CHERYL: I have had civilians question why I ever married a military man. They ask me if he would join the Army again after knowing he got blown up (the answer is yes). They ask me if we are angry at President Bush for the war. They ask how we feel about the war. I think a lot of them don’t understand why people would choose this as their career. I think they don’t understand the lifestyle. With that being said, we have seen the most patriotic non-military people in this world. They have blessed us with their support. There are those who have started non-profits to support our military and wounded warriors. It is amazing.
LIFT: What elements of being a military family did you most enjoy before your husband retired?

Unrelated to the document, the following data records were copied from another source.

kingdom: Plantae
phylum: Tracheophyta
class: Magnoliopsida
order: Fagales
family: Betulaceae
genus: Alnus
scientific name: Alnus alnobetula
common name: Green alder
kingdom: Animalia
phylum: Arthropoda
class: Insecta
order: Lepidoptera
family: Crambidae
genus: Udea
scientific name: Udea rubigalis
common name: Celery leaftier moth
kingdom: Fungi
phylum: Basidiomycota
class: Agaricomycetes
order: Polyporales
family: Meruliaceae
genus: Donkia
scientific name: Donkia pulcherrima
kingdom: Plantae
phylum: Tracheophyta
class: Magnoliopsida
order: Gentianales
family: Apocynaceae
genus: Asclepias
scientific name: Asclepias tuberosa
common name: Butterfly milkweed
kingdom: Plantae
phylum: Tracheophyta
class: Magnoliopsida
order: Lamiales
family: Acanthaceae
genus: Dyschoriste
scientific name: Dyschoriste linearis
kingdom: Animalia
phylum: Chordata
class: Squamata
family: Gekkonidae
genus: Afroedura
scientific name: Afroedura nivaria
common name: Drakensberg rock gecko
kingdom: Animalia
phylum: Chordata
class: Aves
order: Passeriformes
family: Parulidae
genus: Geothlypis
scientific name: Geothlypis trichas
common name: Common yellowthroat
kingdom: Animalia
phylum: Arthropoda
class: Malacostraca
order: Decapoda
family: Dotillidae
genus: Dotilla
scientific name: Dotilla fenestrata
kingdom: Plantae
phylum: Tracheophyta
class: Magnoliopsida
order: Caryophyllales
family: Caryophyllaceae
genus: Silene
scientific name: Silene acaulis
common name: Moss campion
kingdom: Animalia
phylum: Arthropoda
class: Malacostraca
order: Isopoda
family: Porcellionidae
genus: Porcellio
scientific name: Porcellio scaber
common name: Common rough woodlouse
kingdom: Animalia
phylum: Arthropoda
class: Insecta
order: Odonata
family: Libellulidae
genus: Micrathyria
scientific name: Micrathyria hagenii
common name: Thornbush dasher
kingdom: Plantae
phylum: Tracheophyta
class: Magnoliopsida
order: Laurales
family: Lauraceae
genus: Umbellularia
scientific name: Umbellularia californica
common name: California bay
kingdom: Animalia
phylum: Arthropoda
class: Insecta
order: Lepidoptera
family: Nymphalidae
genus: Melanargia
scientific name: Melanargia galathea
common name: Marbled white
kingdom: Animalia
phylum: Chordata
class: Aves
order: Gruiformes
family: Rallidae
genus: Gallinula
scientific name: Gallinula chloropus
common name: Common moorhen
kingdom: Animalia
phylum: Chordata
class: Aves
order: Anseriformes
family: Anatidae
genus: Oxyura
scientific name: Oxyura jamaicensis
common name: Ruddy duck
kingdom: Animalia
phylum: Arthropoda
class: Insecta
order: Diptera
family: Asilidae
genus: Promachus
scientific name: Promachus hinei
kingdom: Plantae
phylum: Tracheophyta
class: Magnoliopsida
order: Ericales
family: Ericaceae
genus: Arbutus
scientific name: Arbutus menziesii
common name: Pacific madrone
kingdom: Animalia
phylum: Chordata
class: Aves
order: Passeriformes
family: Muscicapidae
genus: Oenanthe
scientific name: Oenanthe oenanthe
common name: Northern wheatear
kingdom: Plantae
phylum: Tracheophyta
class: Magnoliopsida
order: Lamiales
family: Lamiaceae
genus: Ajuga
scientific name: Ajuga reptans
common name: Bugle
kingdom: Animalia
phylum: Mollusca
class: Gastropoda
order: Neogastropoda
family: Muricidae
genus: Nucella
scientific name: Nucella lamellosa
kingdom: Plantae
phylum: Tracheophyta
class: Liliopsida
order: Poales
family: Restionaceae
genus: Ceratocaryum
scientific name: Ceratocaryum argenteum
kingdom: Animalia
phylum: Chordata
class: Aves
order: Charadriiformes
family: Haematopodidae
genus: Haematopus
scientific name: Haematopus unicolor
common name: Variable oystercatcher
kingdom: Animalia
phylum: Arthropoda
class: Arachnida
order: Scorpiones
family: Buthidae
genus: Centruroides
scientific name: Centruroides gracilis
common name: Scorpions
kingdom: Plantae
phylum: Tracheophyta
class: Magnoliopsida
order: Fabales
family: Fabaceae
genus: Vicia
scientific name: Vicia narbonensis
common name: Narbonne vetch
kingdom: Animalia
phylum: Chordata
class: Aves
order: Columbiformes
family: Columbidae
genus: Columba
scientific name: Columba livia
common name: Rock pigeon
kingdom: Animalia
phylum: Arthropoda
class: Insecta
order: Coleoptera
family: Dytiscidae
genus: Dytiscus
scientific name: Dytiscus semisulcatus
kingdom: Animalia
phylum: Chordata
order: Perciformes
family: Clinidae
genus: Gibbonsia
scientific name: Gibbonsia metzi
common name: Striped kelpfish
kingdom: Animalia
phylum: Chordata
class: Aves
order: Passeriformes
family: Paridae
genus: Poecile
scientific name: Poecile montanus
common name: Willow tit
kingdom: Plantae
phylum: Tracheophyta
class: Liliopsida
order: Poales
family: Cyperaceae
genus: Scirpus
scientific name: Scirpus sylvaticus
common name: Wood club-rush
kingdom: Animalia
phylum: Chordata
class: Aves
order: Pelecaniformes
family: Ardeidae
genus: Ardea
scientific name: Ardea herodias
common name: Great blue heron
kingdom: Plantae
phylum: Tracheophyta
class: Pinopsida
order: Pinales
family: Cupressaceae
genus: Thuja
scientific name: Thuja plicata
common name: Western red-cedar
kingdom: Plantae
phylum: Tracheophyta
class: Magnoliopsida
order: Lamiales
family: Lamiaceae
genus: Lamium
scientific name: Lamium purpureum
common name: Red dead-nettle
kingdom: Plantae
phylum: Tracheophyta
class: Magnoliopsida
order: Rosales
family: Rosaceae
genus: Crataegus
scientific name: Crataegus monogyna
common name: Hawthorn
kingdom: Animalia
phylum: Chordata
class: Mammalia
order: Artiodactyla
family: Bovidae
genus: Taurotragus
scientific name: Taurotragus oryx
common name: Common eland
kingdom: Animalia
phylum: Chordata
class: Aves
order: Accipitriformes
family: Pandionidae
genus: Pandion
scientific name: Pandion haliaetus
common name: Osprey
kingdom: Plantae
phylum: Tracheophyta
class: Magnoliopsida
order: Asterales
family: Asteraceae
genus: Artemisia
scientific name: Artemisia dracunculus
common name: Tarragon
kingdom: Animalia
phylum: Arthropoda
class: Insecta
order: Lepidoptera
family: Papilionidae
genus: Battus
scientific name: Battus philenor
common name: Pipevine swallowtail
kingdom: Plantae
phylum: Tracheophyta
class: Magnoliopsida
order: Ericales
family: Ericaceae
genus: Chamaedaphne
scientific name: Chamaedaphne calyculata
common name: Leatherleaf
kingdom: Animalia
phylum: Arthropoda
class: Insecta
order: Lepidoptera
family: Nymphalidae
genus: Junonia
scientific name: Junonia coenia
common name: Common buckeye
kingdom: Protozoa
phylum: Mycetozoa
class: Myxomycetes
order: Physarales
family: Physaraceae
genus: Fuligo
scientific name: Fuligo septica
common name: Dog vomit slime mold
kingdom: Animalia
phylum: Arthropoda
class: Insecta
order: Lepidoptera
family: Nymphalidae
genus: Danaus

CHERYL: I loved my military wife friends. They are the most amazing women I know. I loved the feeling when he did come home or the calls/letters from overseas. I loved being able to go to the ER and not being charged, it is truly a blessing. I loved to see him in uniform and what wearing it meant—he was protecting my freedom. I like being married to a Hero. I love his battle buddies and how they became our family.
* Cheryl and Bryan, who is now retired from the Army, continue to move forward. Cheryl writes in a January 24, 2011 blog entry, “[F]our years later, I realize that ‘wife of a wounded warrior’ is no longer my identity. We don’t feel the need to tell everyone we meet that he was blown up.” Wounded Warrior Wives was founded in 2007 to benefit any female caregiver of a wounded, ill, or injured service member or veteran.